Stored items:
************

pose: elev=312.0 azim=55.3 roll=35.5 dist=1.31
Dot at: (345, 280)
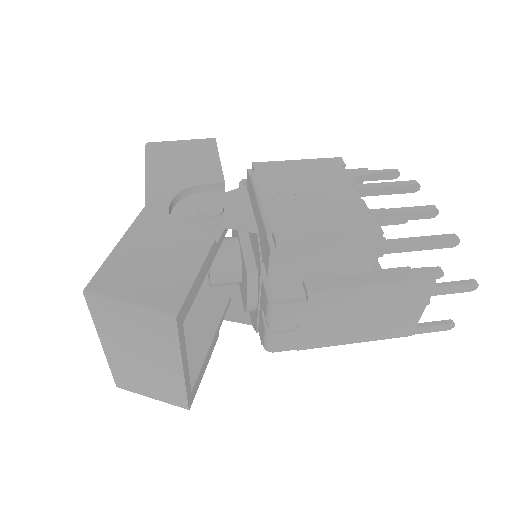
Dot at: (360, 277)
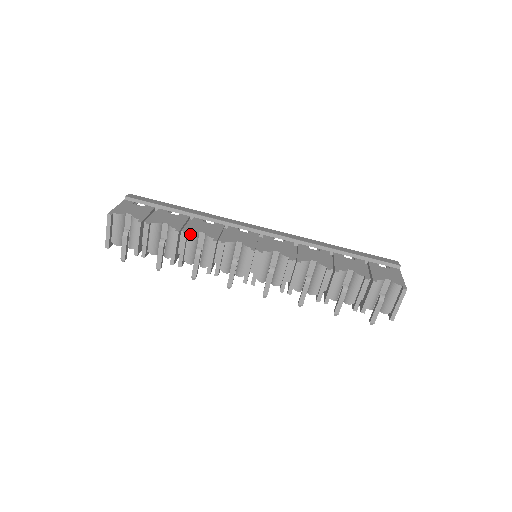
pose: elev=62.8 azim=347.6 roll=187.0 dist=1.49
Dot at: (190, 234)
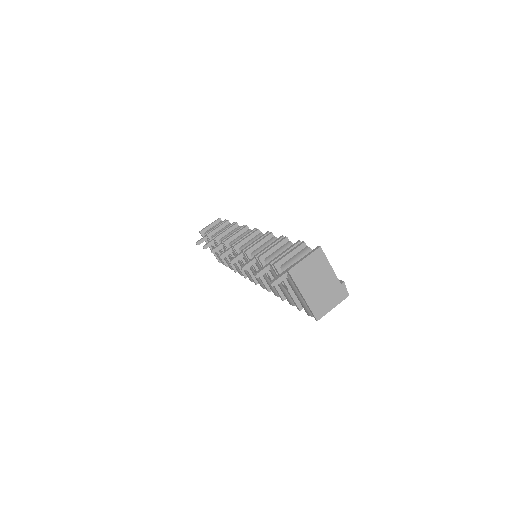
Dot at: (239, 227)
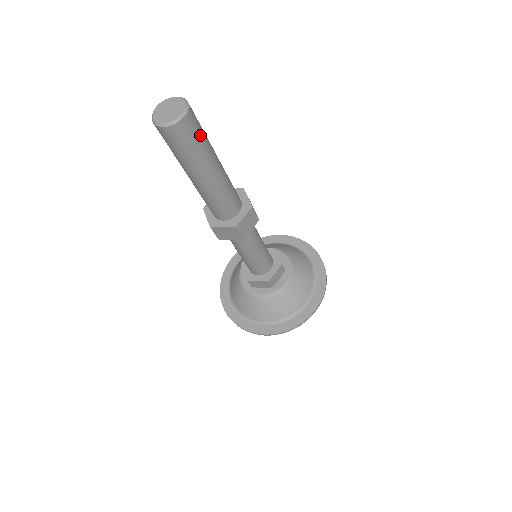
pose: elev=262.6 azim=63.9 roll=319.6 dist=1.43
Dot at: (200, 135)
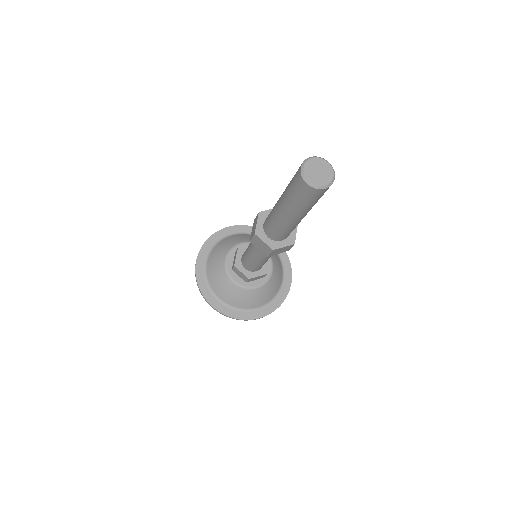
Dot at: (319, 198)
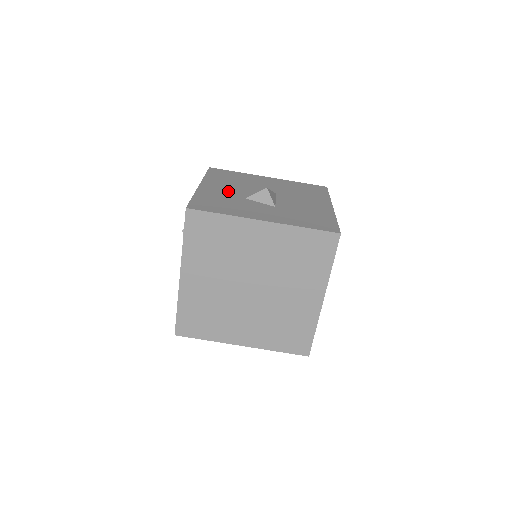
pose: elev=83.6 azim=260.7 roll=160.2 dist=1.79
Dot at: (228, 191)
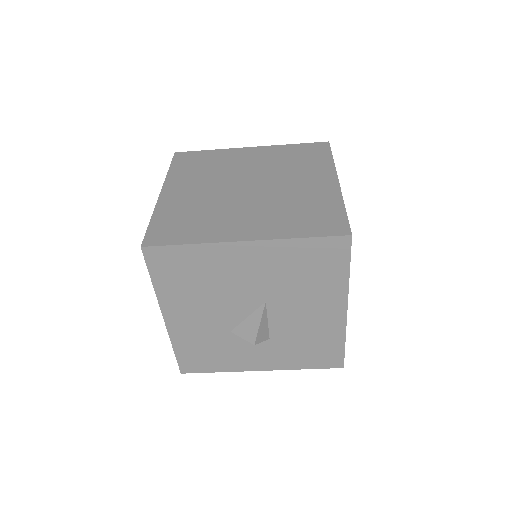
Dot at: (204, 322)
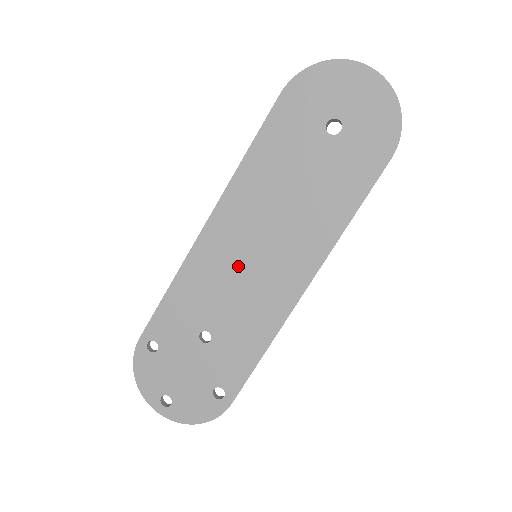
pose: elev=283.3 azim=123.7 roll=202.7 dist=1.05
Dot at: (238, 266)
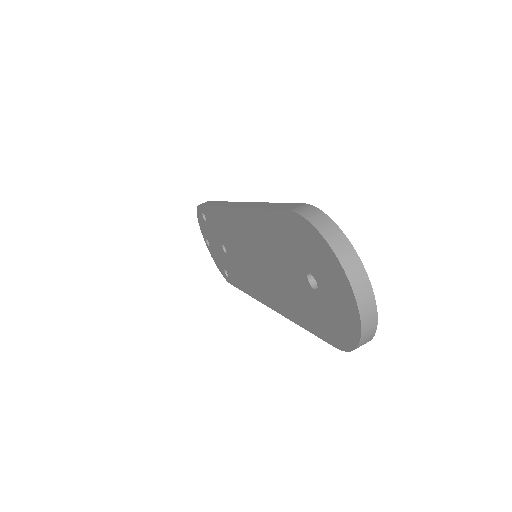
Dot at: (242, 249)
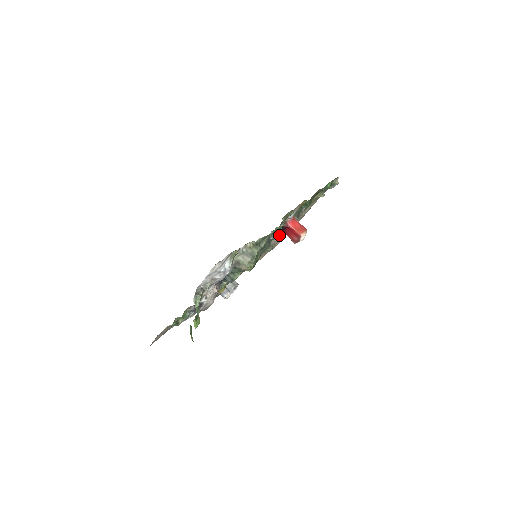
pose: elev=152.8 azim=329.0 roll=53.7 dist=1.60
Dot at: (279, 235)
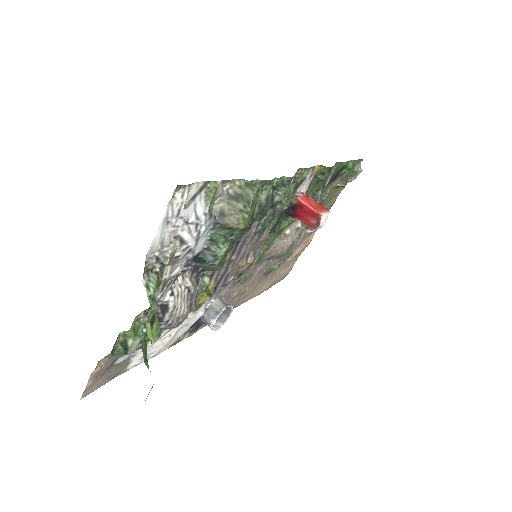
Dot at: (288, 233)
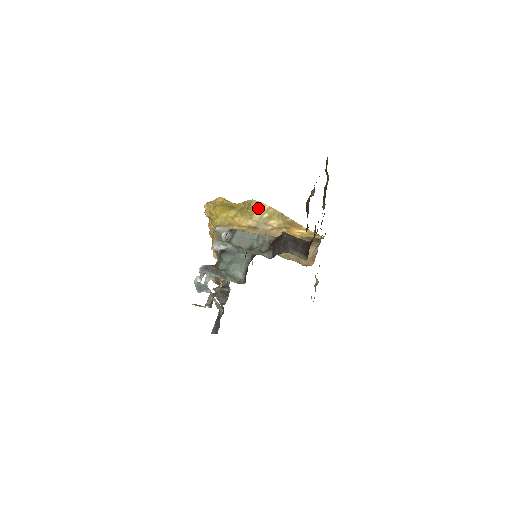
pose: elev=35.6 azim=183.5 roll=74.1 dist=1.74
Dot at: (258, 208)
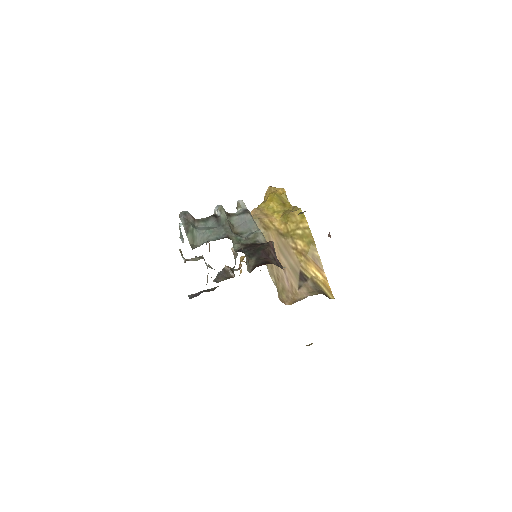
Dot at: (298, 220)
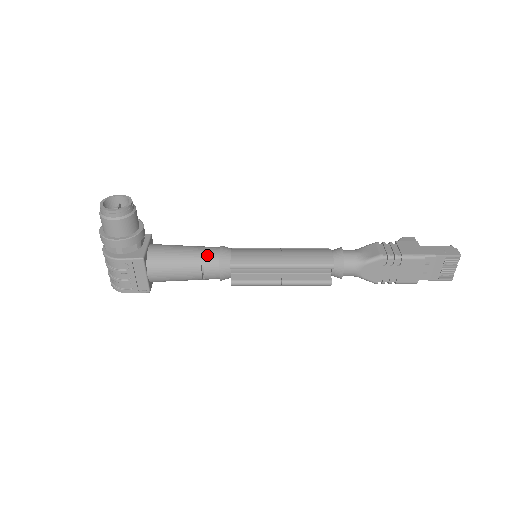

************

● WHAT TO PRODUCE
Rewrite every line of the items above, swapping "pose" for "camera" and changing nothing else. Omit the pictures.

● TASK OUTPUT
camera: elev=312.0 azim=55.3 roll=35.5 dist=1.31
Dot at: (345, 280)
Dot at: (360, 277)
camera: elev=62.8 azim=347.6 roll=187.0 dist=1.49
Dot at: (190, 234)
Dot at: (239, 227)
camera: elev=262.6 azim=63.9 roll=319.6 dist=1.43
Dot at: (200, 135)
Dot at: (319, 198)
camera: elev=83.6 azim=260.7 roll=160.2 dist=1.79
Dot at: (228, 191)
Dot at: (204, 322)
camera: elev=283.3 azim=123.7 roll=202.7 dist=1.05
Dot at: (238, 266)
Dot at: (242, 249)
camera: elev=152.8 azim=329.0 roll=53.7 dist=1.60
Dot at: (279, 235)
Dot at: (288, 233)
camera: elev=35.6 azim=183.5 roll=74.1 dist=1.74
Dot at: (258, 208)
Dot at: (298, 220)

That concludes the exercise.